___ Excerpt ___

The Guyana Revenue Authority (GRA) has announced plans to audit ExxonMobil’s operations and is making all the necessary preparations to ensure that Guyana gains its rightful share of taxes from the annual production of oil and gas, GRA Commissioner General, Godfrey Statia has said.
Statia revealed that this will happen soon, as the GRA is already in the process of establishing an oil and gas unit which will be staffed by over 100 persons from both here and abroad. According to him, the country is expected to earn millions of United States (US) dollars annually from oil production.
The Commissioner General said ExxonMobil has been duly informed of the plans. He said the audits would focus not only on revenues but also on expenses, assets and other issues as the need arises. “You don’t have to be on the well measuring barrel by barrel to do a proper audit on any oil company. There is adequate software and you could trace the funds all over the world,” he explained.
In addition to that, the GRA boss noted that the Authority plans to maximise the opportunity of gaining taxes. As such, audits would also be extended to ExxonMobil contractors. “When we are looking at oil and what we get from oil, we don’t look to see the taxes that we are going to get from contractors, the economic activities we will get from mid-stream activities,” Statia added.

___

• [Task goal]
Transcribe the passage of the article on the GRA's planned ExxonMobil audit between "The Guyana Revenue" and "Statia has said.", inclusive.

___ Information given ___

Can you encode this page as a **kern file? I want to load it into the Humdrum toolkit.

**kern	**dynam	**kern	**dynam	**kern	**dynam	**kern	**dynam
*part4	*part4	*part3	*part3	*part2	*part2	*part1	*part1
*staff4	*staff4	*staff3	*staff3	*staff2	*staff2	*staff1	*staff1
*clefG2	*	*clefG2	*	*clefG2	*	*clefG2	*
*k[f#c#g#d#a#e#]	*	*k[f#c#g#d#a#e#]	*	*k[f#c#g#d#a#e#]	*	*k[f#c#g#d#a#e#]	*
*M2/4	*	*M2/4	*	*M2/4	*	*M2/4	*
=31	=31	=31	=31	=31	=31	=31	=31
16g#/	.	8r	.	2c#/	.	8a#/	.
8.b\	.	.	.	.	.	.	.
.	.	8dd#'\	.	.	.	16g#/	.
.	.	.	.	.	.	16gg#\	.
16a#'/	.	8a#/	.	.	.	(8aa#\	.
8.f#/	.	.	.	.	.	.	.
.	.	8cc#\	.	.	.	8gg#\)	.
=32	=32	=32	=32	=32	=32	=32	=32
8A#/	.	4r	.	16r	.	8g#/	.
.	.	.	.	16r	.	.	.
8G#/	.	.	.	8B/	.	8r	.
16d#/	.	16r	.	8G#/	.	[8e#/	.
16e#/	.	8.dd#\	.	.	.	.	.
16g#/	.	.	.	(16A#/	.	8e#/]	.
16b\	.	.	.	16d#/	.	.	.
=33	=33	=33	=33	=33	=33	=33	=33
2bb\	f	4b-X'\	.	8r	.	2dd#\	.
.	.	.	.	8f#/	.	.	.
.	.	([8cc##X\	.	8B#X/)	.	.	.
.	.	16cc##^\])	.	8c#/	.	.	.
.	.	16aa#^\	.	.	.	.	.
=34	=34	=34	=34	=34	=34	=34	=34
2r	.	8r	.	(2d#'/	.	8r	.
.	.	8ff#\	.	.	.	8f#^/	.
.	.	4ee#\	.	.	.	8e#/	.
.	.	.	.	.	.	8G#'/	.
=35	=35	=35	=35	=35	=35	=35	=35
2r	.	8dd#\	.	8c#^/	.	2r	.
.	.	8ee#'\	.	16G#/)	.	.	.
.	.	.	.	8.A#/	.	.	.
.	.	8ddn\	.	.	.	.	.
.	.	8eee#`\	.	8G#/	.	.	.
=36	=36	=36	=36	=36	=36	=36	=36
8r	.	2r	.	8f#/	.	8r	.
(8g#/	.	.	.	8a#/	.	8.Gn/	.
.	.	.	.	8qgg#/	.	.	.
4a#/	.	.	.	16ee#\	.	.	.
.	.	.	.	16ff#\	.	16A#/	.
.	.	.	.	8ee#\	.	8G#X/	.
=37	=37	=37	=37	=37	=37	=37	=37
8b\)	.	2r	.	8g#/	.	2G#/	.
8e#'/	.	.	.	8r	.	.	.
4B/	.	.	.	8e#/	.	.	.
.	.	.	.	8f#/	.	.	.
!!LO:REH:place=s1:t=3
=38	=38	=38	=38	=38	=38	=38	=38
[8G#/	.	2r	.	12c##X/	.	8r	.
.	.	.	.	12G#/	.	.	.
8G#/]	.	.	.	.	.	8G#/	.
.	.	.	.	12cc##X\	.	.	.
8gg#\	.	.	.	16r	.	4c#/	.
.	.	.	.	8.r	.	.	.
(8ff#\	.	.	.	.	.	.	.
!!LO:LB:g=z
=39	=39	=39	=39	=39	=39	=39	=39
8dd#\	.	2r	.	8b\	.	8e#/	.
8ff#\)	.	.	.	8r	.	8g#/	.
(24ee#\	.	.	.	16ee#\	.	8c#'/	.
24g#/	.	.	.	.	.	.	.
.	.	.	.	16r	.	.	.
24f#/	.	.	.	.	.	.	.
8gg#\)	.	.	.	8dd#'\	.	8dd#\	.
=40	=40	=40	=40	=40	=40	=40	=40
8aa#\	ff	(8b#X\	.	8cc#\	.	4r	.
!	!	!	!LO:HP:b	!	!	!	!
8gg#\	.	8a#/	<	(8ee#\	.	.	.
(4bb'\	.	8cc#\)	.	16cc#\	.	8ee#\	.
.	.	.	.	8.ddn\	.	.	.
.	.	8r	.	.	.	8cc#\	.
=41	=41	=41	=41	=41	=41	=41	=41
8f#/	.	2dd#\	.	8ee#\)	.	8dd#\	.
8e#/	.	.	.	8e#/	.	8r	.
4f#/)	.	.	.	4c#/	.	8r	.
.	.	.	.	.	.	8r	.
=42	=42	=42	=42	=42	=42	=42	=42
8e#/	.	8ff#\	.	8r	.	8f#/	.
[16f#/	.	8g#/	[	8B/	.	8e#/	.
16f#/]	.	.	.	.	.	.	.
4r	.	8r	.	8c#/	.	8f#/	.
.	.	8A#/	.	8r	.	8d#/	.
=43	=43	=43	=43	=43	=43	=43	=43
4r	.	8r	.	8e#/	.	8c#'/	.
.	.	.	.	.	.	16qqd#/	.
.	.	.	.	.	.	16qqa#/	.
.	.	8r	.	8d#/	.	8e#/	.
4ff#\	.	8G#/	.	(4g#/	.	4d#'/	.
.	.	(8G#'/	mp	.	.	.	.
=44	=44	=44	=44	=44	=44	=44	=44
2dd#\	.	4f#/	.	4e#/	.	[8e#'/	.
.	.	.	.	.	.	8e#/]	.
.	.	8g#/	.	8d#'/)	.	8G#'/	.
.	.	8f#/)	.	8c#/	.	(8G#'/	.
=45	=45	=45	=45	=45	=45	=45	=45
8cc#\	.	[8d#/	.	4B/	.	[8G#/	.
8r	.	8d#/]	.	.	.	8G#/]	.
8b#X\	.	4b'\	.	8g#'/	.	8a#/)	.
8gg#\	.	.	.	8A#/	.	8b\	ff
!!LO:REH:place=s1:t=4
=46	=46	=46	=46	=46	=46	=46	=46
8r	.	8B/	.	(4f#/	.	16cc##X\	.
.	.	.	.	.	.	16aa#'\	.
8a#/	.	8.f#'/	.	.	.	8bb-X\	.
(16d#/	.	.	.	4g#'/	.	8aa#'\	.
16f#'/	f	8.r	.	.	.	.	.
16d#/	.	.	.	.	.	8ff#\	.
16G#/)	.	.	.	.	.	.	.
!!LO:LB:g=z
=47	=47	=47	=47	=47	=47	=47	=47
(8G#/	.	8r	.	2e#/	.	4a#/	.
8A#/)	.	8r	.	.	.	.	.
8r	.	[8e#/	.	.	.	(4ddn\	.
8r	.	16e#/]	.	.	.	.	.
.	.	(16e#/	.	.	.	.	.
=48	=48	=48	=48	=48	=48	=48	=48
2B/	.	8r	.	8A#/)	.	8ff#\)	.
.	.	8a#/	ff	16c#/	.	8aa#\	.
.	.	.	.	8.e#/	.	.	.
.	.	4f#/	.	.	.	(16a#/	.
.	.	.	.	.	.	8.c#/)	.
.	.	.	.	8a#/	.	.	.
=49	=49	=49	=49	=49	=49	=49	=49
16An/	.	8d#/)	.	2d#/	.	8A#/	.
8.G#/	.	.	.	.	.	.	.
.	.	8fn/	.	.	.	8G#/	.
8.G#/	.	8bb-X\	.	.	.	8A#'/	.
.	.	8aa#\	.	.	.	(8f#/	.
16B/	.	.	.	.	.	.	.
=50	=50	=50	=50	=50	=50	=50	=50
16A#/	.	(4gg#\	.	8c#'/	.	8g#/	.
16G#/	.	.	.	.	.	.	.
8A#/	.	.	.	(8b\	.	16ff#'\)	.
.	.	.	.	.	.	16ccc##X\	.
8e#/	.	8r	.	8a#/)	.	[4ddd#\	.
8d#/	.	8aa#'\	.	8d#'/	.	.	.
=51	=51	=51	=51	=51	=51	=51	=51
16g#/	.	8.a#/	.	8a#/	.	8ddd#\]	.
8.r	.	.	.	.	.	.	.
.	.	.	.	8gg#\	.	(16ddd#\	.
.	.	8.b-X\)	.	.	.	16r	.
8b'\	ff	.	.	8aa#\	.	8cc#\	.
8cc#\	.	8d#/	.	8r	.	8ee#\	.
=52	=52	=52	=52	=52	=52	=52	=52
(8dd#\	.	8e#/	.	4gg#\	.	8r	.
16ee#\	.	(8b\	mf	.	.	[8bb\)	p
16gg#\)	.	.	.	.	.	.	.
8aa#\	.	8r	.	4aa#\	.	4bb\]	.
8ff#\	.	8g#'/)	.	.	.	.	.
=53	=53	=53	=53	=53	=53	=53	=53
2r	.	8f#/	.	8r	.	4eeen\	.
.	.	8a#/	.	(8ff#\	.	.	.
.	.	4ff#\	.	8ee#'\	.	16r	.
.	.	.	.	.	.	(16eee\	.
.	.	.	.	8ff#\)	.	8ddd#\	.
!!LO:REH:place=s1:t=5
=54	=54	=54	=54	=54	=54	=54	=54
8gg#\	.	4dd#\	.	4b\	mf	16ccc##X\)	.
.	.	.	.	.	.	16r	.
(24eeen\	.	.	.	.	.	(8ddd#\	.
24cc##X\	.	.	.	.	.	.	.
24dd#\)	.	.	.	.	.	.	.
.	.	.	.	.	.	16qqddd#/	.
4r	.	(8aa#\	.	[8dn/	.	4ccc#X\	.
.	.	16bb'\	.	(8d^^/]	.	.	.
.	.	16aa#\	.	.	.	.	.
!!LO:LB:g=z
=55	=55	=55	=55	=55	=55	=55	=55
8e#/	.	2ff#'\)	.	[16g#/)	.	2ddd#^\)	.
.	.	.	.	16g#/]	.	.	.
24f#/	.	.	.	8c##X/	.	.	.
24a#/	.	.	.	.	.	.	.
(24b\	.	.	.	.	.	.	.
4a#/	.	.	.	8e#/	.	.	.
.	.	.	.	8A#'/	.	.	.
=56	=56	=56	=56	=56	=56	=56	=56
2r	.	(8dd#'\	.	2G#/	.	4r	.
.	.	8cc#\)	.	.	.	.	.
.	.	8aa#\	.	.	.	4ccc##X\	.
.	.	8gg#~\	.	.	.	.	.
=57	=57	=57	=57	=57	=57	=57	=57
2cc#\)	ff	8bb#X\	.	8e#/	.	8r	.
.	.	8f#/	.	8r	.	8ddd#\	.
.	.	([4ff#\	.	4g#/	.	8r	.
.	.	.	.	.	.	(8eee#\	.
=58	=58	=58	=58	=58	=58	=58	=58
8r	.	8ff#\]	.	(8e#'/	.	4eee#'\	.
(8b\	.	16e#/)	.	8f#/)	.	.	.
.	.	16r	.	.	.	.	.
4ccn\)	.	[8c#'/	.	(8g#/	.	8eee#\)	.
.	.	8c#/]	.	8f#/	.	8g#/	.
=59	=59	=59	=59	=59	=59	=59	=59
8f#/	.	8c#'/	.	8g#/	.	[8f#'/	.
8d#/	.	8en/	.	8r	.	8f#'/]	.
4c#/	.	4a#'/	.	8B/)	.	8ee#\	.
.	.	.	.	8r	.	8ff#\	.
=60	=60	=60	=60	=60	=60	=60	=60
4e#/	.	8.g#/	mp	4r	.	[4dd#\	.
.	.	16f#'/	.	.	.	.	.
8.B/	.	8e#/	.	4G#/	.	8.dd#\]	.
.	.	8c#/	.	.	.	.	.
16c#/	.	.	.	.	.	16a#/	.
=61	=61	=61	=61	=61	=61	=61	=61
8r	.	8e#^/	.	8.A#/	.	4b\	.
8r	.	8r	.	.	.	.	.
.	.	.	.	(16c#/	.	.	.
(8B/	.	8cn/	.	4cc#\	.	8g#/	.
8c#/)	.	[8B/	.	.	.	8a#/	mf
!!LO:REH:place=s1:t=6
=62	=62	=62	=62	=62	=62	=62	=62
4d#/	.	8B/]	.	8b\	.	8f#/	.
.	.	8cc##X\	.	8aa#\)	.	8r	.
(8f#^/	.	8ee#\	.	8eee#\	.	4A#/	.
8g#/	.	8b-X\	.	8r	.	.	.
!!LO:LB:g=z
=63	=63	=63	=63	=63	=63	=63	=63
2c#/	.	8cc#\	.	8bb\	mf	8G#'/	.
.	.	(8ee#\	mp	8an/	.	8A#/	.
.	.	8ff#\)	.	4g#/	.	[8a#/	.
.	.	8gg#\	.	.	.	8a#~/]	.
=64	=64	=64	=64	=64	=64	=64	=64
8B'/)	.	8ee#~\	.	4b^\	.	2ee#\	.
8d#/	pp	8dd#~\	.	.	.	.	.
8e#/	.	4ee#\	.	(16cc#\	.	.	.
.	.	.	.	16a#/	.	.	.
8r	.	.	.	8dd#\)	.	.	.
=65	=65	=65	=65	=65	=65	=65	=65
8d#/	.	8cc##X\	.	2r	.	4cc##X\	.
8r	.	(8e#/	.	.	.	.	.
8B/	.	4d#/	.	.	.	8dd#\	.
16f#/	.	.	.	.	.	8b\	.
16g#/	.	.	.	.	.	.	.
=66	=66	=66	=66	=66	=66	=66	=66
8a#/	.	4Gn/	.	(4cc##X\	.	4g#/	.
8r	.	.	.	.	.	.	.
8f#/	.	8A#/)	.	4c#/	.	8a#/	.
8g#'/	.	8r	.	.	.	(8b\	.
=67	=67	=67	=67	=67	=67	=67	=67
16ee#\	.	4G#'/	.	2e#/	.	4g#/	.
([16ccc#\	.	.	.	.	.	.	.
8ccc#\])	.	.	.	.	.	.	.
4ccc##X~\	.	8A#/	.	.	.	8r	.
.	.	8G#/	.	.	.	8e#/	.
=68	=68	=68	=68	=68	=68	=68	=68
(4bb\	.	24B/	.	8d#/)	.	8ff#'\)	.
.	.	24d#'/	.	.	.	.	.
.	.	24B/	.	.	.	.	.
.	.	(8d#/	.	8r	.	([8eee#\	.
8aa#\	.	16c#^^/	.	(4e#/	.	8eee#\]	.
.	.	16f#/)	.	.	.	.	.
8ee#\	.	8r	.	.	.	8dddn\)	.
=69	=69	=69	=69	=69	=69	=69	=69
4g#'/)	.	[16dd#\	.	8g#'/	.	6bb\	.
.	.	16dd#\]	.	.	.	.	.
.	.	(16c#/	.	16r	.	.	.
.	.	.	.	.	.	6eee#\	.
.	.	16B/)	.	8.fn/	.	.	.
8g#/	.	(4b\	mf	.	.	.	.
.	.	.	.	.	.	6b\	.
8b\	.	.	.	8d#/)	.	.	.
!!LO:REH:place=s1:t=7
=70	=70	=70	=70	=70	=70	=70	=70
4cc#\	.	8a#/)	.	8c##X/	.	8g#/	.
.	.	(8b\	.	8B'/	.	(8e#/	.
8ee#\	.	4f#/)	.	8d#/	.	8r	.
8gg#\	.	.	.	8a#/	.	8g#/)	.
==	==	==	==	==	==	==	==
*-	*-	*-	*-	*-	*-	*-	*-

___

• [Written answer]
The Guyana Revenue Authority (GRA) has announced plans to audit ExxonMobil’s operations and is making all the necessary preparations to ensure that Guyana gains its rightful share of taxes from the annual production of oil and gas, GRA Commissioner General, Godfrey Statia has said.